Supplied text
###
3.2 - Mitigating potential deviations
Practical guidance - automotive
Authors: Professor Robin E Bloomfield, Dr Gareth Fletcher (Adelard LLP), and Dr Peter Popov (City University)
Defence in depth and diversity are fundamental to achieving high levels of safety within complex systems. Diversity is a key concept and diverse redundancy is needed to counter common cause failures and epistemic uncertainties. It is a sound and widely used design principle in safety-critical applications. Lack of diversity was a key factor in the 2003 North American power blackout as non-diverse backup systems failed in the same way as the primary systems (p.60 ).
The key factor which determines how beneficial “design diversity” is, is the failure correlation between “diverse” components. Ideally, when one opts for “design diversity” one hopes that simultaneous channel failures either do not occur at all or, if they do, they are rare. A number of studies (e.g. ) with non-machine learning (ML) based software demonstrated that the gains from design diversity may be significant but are usually significantly lower than one may hope under the assumption that diverse components would fail (statistically) independently. One explanation for this is that independent designers and developers make similar mistakes because of the inherent difficulty of the problem that the algorithm is solving. The presence of these correlations and the non-independence of failures is a robust result, replicated across experiments sponsored by Nasa, the nuclear industry and others.
Defence in depth in the autonomous vehicle context can take a variety of forms – from hardening a particular functional block (e.g. by deploying design diversity), to building a resilient architecture optimised to detect a failure, confine its impact and recover from failure fast. In addition, diversity can be deployed within design and verification and validation (V&V) teams, between development and assessment organisations, in tool chains to try and avoid problems of complex tool reliability, and in V&V techniques .
The principles of how to deploy defence in depth are well-known and discussed widely in safety and security related standards and text books (). For autonomous systems the challenge is how to deploy defence in depth with ML components. Such ML components may be used as “sensors” in a safety channel (e.g. to detect obstacles on the road) and also to implement an essential part of the functionality (e.g. in journey planners).
###
Data block
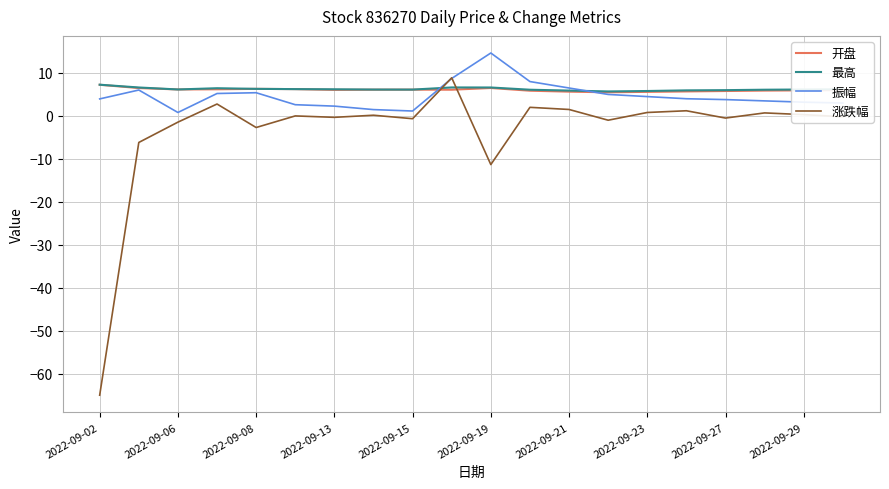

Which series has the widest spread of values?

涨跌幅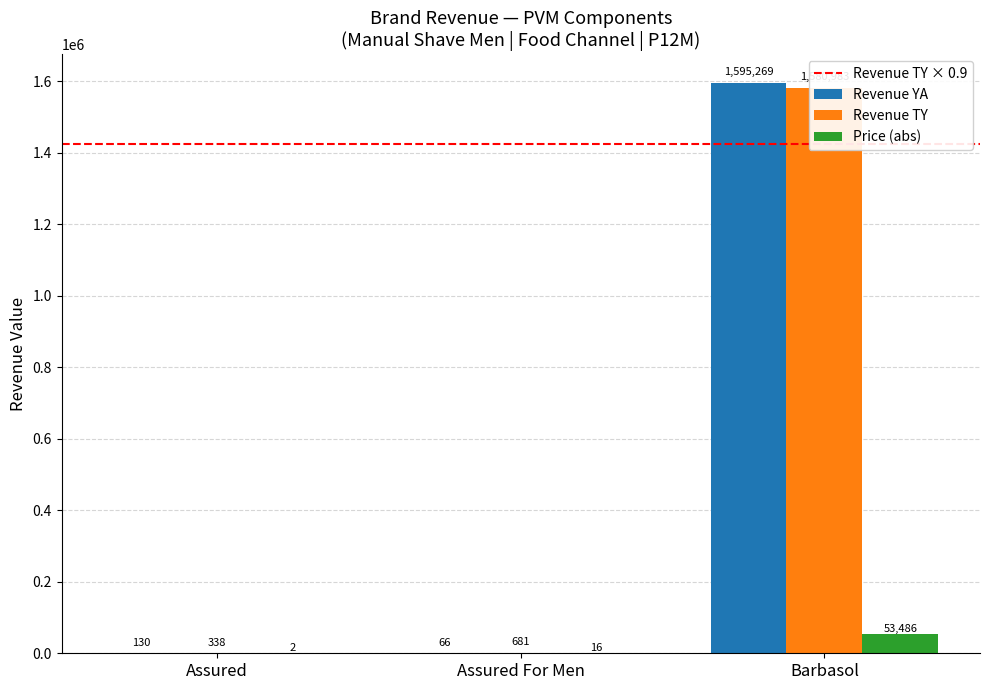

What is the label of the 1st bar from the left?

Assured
###
Work to complete
Can you write out the part of the defense-in-depth text that begins at "3.2 - Mitigating" and stops after "systems (p.60 ).", copying it word for word?

Expected output
3.2 - Mitigating potential deviations
Practical guidance - automotive
Authors: Professor Robin E Bloomfield, Dr Gareth Fletcher (Adelard LLP), and Dr Peter Popov (City University)
Defence in depth and diversity are fundamental to achieving high levels of safety within complex systems. Diversity is a key concept and diverse redundancy is needed to counter common cause failures and epistemic uncertainties. It is a sound and widely used design principle in safety-critical applications. Lack of diversity was a key factor in the 2003 North American power blackout as non-diverse backup systems failed in the same way as the primary systems (p.60 ).